Fui estudando os gêneros e a maioria deles eu não teria condições de escrever.
Fantasia é coisa para nerd, eles torceriam o nariz se eu não mostrasse total conhecimento
da obra completa do J.R.R. Tolkien. Terror também não era minha praia e
para romances água com açúcar me faltaria estômago. Sobrou o suspense policial. E,
embora com um pé atrás, me dediquei com afinco à missão. No fundo, eu não entendia
porque as pessoas leriam um livro sobre uma história que poderia estar noticiada
no mais tosco dos noticiários.
De fato, quanto mais a mídia noticiou casos de serial killers nos meses seguintes,
maior foi a procurava pelo meu livro. Surgiu até a teoria de que alguns daqueles
assassinos estava se inspirando no Desejo Sangrento. Fiquei preocupado, a princípio,
com uma possível repercussão negativa. As vendas, porém, só aumentaram.
Sim, o livro foi um sucesso. A primeira editora que eu tentei se interessou em
publicá-lo. Por sorte, eu havia enviado para outras. E na medida em que as respostas
chegavam, eu pude barganhar valores. A edição também ficou bem bonita, um
calhamaço com capa dura. Preço bom nas livrarias. Livros mal acabados não atraem
leitores.
Enfim, podemos adiantar para o tempo presente. Para essa cobertura. Moro
aqui há dois meses. Vê esses móveis? Tudo planejado. Eu tinha pavor de fazer mudanças,
achava sempre uma tristeza carregar móveis, fogão, geladeira…
Ficava semanas tomando Dorflex por causa de dor contraída em mudança. E
dessa vez, não precisei trazer um copo. É tudo novo. E se precisasse carregar algo,
pagaria alguém para fazer isso.
Tudo bem, devo soar péssimo dizendo essas coisas. Fiquei deslumbrado, é
verdade, mas vai passar. É só a emoção do momento. Você observou que há dois
anos eu só comia miojo no almoço? Acho que tenho licença para ser um pouco arrogante
agora. Vai melhorar.
Hoje, participo de eventos de cultura pop, dou entrevistas para televisão e até
sou convidado para encontros literários. Sabe o que é mais curioso? Se há anos eu
perseguia críticas positivas, que valorizassem minha escrita, foi eu abandonar essa
pretensão e abraçar a literatura mais, digamos, popular, que consegui reconhecimento.

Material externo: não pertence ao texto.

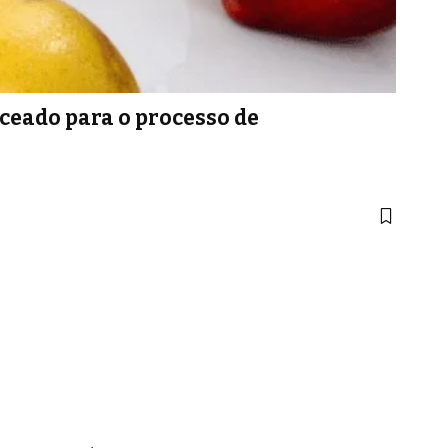
ceado para o processo de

Sim, é verdade, sou muito elogiado por escrever com qualidade. Dizem que, por
mais que um livro sobre um serial killer seja algo comum, a forma como eu escrevo,
como construo o personagem principal, é diferenciada.

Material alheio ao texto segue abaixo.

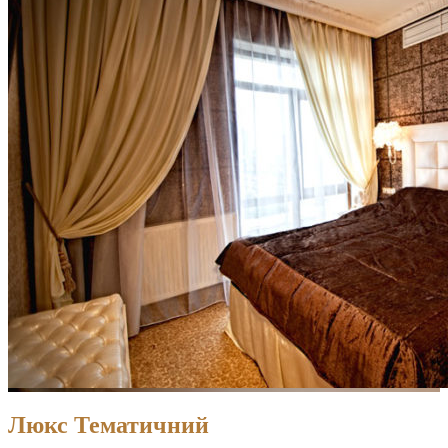
Люкс Тематичний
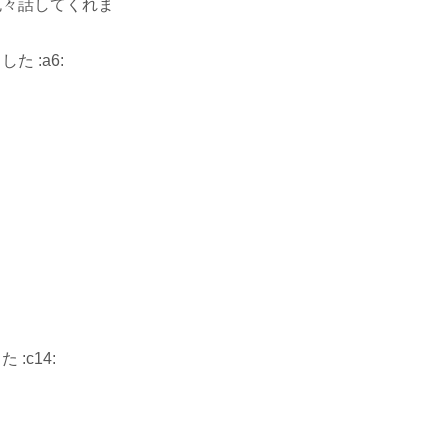
色々話してくれま
 :a6:
c14:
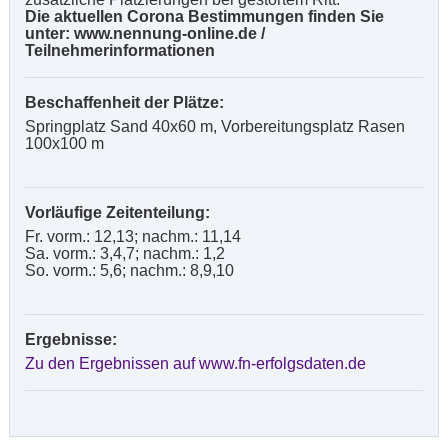
Die aktuellen Corona Bestimmungen finden Sie
unter: www.nennung-online.de /
Teilnehmerinformationen
Beschaffenheit der Plätze:
Springplatz Sand 40x60 m, Vorbereitungsplatz Rasen
100x100 m
Vorläufige Zeitenteilung:
Fr. vorm.: 12,13; nachm.: 11,14
Sa. vorm.: 3,4,7; nachm.: 1,2
So. vorm.: 5,6; nachm.: 8,9,10
Ergebnisse:
Zu den Ergebnissen auf www.fn-erfolgsdaten.de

Não é engraçado? Quando perdi esse objetivo, as coisas caminharam. Claro,
não foi fácil, precisei me dedicar. Ninguém escreve sobre uma mente doentia sem
mergulhar, de fato, nesse universo. Gente normal, ordinária, é fácil de entender.
Elas estão por todos os lados, somos bombardeados por elas logo que nascemos. E
ninguém quer ler um livro só com elas. Agora, um psicopata é bem mais complexo.

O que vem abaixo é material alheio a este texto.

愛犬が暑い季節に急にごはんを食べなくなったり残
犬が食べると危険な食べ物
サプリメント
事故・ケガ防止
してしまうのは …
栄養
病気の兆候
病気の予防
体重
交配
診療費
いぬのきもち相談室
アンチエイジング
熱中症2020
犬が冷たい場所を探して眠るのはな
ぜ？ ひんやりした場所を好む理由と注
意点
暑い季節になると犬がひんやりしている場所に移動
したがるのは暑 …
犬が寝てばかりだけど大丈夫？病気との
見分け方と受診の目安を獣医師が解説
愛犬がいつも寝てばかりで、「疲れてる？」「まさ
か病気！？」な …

Só com uma boa imersão para poder conceber um personagem desses. Por isso, meu
livro está tão valorizado. O Denzel Washington está cotado para ser um policial no
filme, dizem os produtores.
Olha, mas como eu estou falante, não? Vou parar, querida, nem te dei ainda a
devida atenção. E daqui há pouco você acorda, né? Já já o remedinho para de fazer o
efeito. Deixa eu tirar o seu vestido. Ele desabotoa por trás? Quero vê-la com calma.